DO THIS
Rewrite the data below with every occurrence of "garbage" swapped for "noise", leaving all other text unchanged.

DATA SECTION
-.-.-

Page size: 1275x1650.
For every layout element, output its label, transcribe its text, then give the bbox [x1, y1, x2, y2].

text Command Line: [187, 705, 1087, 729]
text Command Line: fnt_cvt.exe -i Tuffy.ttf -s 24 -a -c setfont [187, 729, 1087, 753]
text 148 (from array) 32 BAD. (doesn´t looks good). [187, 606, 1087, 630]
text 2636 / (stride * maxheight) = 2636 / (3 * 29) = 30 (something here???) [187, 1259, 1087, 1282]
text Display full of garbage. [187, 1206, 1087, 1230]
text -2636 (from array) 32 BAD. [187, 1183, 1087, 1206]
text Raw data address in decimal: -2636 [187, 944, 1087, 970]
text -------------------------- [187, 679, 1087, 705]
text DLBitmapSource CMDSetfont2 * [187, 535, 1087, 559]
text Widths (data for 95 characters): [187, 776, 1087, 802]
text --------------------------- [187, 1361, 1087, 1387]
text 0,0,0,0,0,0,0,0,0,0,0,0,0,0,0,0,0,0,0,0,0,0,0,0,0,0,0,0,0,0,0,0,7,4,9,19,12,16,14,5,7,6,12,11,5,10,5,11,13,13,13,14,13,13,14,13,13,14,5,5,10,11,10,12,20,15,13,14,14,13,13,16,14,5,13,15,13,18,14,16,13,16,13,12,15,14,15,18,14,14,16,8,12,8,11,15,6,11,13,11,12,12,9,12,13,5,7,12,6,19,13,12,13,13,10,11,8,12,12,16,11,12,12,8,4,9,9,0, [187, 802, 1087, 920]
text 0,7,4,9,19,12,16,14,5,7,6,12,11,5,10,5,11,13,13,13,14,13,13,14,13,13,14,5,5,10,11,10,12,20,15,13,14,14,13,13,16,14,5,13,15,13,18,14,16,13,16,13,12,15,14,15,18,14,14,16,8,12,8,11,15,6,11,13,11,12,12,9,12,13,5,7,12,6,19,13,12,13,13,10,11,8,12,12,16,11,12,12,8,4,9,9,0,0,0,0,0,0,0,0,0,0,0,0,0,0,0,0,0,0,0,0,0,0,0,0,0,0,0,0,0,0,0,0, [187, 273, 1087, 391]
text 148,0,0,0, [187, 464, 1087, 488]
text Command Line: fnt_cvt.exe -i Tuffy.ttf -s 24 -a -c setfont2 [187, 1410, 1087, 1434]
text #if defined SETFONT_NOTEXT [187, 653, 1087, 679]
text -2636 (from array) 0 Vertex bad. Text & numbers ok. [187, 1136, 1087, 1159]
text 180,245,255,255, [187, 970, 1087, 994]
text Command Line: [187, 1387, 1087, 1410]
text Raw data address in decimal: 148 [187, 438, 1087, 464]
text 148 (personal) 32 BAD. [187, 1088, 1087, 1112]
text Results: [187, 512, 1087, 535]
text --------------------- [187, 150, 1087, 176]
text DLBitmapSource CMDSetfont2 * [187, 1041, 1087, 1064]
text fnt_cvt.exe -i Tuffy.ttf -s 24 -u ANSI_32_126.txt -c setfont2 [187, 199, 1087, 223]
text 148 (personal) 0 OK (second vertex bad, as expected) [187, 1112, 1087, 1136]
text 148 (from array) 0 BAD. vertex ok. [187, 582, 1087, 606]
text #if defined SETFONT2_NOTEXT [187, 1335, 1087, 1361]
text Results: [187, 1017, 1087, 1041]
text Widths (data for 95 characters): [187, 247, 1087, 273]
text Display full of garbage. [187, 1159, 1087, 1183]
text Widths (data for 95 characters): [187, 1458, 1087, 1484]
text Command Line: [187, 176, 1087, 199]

-.-.-

THE RESPONSE
Page size: 1275x1650.
For every layout element, output its label, transcribe its text, then give the bbox [x1, y1, x2, y2].

text Command Line: [187, 705, 1087, 729]
text Command Line: fnt_cvt.exe -i Tuffy.ttf -s 24 -a -c setfont [187, 729, 1087, 753]
text 148 (from array) 32 BAD. (doesn´t looks good). [187, 606, 1087, 630]
text 2636 / (stride * maxheight) = 2636 / (3 * 29) = 30 (something here???) [187, 1259, 1087, 1282]
text Display full of noise. [187, 1206, 1087, 1230]
text -2636 (from array) 32 BAD. [187, 1183, 1087, 1206]
text Raw data address in decimal: -2636 [187, 944, 1087, 970]
text -------------------------- [187, 679, 1087, 705]
text DLBitmapSource CMDSetfont2 * [187, 535, 1087, 559]
text Widths (data for 95 characters): [187, 776, 1087, 802]
text --------------------------- [187, 1361, 1087, 1387]
text 0,0,0,0,0,0,0,0,0,0,0,0,0,0,0,0,0,0,0,0,0,0,0,0,0,0,0,0,0,0,0,0,7,4,9,19,12,16,14,5,7,6,12,11,5,10,5,11,13,13,13,14,13,13,14,13,13,14,5,5,10,11,10,12,20,15,13,14,14,13,13,16,14,5,13,15,13,18,14,16,13,16,13,12,15,14,15,18,14,14,16,8,12,8,11,15,6,11,13,11,12,12,9,12,13,5,7,12,6,19,13,12,13,13,10,11,8,12,12,16,11,12,12,8,4,9,9,0, [187, 802, 1087, 920]
text 0,7,4,9,19,12,16,14,5,7,6,12,11,5,10,5,11,13,13,13,14,13,13,14,13,13,14,5,5,10,11,10,12,20,15,13,14,14,13,13,16,14,5,13,15,13,18,14,16,13,16,13,12,15,14,15,18,14,14,16,8,12,8,11,15,6,11,13,11,12,12,9,12,13,5,7,12,6,19,13,12,13,13,10,11,8,12,12,16,11,12,12,8,4,9,9,0,0,0,0,0,0,0,0,0,0,0,0,0,0,0,0,0,0,0,0,0,0,0,0,0,0,0,0,0,0,0,0, [187, 273, 1087, 391]
text 148,0,0,0, [187, 464, 1087, 488]
text Command Line: fnt_cvt.exe -i Tuffy.ttf -s 24 -a -c setfont2 [187, 1410, 1087, 1434]
text #if defined SETFONT_NOTEXT [187, 653, 1087, 679]
text -2636 (from array) 0 Vertex bad. Text & numbers ok. [187, 1136, 1087, 1159]
text 180,245,255,255, [187, 970, 1087, 994]
text Command Line: [187, 1387, 1087, 1410]
text Raw data address in decimal: 148 [187, 438, 1087, 464]
text 148 (personal) 32 BAD. [187, 1088, 1087, 1112]
text Results: [187, 512, 1087, 535]
text --------------------- [187, 150, 1087, 176]
text DLBitmapSource CMDSetfont2 * [187, 1041, 1087, 1064]
text fnt_cvt.exe -i Tuffy.ttf -s 24 -u ANSI_32_126.txt -c setfont2 [187, 199, 1087, 223]
text 148 (personal) 0 OK (second vertex bad, as expected) [187, 1112, 1087, 1136]
text 148 (from array) 0 BAD. vertex ok. [187, 582, 1087, 606]
text #if defined SETFONT2_NOTEXT [187, 1335, 1087, 1361]
text Results: [187, 1017, 1087, 1041]
text Widths (data for 95 characters): [187, 247, 1087, 273]
text Display full of noise. [187, 1159, 1087, 1183]
text Widths (data for 95 characters): [187, 1458, 1087, 1484]
text Command Line: [187, 176, 1087, 199]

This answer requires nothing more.